Thoughts about this sort of thing
Jo Walsh wrote:
I am in at least two minds about this sort of thing.
Of course i couldn't not sign up. The gender balance in free software communities is terrible, and terribly visible (2 or 3 women out of 60+ at the FOSS4G code sprint?), and does not appear to be improving over the decades.
But i wonder how much one can achieve by looking at the problem too directly. I think, "It is like a finger pointing a way to the moon. Don't concentrate on the finger or you will miss all that heavenly glory." That is the root causes are not about women but about all of us, and not about software but about society.
However networking with other women in technology communities is very likely to be a useful or fun thing to do. There is a debian-women group, in Europe there is the /etc group which runs an annual gathering, came out of the genderchangers women-teaching-women hardware hacking community.

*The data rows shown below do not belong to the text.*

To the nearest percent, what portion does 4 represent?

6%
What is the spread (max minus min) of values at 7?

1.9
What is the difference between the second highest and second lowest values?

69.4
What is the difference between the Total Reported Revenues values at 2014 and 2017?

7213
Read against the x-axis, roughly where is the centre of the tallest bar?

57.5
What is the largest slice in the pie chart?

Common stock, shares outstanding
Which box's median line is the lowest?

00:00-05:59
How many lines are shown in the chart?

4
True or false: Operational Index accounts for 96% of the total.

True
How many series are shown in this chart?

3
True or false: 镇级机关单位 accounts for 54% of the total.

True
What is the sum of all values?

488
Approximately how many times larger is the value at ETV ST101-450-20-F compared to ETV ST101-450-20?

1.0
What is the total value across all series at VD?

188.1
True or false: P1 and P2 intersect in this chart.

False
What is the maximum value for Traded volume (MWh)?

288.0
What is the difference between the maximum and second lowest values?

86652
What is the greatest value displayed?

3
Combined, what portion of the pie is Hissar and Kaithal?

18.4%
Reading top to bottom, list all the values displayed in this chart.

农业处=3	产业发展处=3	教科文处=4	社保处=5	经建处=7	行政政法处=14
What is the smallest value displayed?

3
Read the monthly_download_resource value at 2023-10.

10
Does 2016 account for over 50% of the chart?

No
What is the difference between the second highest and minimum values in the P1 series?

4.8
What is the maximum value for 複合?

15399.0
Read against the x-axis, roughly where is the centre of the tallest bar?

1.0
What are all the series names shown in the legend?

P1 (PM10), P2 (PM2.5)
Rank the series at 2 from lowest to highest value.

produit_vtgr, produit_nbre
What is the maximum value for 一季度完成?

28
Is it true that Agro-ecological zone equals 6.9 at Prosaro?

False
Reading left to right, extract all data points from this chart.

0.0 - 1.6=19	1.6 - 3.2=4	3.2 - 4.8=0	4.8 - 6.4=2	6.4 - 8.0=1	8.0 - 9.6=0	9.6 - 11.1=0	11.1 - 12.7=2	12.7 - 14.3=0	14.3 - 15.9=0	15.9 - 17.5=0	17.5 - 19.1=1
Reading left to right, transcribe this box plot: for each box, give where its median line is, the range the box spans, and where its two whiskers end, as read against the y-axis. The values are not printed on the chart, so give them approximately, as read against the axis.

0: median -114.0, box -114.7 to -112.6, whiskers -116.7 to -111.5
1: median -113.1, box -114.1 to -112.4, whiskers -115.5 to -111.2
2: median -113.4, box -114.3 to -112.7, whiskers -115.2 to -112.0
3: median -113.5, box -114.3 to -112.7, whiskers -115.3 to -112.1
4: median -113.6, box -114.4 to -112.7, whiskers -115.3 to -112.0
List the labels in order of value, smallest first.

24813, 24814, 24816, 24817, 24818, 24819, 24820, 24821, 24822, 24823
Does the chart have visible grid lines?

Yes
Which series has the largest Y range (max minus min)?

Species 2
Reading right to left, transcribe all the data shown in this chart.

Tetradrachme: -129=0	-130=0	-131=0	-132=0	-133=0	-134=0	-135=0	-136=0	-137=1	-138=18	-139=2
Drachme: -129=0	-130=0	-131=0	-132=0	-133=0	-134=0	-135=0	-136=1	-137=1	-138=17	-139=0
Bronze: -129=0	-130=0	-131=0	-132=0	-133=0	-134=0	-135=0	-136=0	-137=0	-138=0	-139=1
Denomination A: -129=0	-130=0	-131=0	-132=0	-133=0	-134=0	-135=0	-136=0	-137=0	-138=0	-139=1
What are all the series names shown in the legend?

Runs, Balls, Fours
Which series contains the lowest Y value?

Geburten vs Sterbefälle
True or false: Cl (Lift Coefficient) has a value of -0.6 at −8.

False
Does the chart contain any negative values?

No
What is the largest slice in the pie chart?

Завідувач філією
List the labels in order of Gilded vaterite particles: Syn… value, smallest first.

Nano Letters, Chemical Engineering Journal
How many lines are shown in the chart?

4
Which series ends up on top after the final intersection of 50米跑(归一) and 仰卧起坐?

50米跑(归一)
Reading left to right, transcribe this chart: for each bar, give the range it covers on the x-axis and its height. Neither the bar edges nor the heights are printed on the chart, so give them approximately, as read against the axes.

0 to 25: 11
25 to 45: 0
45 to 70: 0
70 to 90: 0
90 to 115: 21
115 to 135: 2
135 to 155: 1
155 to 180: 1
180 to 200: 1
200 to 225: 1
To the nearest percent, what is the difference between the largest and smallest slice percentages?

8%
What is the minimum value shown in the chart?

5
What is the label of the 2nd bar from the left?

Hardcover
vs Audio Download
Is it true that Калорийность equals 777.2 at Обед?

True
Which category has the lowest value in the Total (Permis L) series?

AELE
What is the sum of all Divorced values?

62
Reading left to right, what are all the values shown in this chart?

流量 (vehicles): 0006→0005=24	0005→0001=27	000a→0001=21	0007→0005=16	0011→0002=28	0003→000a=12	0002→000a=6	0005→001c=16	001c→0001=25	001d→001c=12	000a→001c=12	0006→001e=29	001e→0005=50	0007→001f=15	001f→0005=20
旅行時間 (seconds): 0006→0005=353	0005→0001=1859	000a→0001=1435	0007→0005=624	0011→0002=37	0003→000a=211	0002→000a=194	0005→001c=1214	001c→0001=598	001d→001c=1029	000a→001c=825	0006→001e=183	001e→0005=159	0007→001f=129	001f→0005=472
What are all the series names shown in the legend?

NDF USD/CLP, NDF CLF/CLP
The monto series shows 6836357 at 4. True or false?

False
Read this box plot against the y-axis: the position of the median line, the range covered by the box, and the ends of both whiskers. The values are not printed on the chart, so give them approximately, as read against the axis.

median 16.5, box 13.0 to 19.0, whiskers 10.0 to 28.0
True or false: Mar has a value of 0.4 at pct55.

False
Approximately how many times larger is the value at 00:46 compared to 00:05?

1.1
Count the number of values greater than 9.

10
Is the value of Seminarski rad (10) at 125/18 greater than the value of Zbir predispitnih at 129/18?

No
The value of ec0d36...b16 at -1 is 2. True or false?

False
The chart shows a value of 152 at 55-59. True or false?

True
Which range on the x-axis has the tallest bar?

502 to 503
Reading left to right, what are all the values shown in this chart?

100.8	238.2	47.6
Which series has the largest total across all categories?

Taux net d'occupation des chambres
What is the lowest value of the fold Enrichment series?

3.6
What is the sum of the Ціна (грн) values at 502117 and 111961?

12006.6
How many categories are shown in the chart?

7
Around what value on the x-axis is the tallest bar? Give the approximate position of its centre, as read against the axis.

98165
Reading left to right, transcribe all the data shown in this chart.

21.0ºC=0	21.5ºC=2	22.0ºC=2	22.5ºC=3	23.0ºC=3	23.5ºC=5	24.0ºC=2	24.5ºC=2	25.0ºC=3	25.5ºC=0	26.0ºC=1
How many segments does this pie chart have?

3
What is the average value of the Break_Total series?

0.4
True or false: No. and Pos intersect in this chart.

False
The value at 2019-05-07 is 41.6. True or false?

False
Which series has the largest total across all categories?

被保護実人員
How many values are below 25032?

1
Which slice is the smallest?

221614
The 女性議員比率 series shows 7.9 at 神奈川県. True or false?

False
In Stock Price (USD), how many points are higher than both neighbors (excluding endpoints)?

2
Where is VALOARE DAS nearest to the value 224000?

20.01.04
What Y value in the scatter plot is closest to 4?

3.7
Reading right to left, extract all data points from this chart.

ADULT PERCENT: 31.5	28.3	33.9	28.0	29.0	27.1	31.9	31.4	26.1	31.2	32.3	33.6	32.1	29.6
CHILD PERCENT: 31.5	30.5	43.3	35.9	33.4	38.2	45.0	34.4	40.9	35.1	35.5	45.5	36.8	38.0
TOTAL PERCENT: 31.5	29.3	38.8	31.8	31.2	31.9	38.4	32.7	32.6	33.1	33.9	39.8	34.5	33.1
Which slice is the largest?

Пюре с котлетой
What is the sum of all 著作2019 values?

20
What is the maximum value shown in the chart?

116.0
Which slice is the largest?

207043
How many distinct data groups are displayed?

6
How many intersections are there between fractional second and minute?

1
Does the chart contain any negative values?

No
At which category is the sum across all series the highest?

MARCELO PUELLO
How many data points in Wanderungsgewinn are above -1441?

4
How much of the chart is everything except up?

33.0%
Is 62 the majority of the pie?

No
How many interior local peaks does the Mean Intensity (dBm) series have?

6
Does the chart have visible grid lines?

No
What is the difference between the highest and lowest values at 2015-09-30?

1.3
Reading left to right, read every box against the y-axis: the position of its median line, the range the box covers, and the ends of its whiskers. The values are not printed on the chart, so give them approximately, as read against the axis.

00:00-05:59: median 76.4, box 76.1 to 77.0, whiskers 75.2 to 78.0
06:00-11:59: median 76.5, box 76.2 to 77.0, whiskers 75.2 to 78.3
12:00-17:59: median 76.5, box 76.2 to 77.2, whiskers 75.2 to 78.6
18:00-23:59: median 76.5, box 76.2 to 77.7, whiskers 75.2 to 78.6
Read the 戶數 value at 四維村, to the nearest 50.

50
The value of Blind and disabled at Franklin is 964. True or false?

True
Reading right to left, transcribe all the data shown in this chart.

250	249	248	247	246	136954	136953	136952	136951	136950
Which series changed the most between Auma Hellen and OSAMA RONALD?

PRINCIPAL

I wish i knew what to suggest, one thing i think would help would be to find more supported resource (financial, either direct or as organisational cross-subsidy) for activities around free software that are not just about coding. Hackers, by hacking, build up their reputation, their portfolio, their employability. Scratching one's own itch indirectly encourages others to scratch it for you. The same cannot so clearly be said for project coordinators, designers, technical writers, community organisers, and for whatever it's worth, more geeky women are doing this sort of thing than just coding.
To generalise i-don't-know-how-helpfully, women tend to be over-occupied for historic social or cultural reasons, shoulder the largest part of the burden in sustaining society. Our "free" time is ongoingly eroded by other peoples expectations and concerns, whether material or emotional. Paying us would be a good start in getting more of us to help develop potential in free software.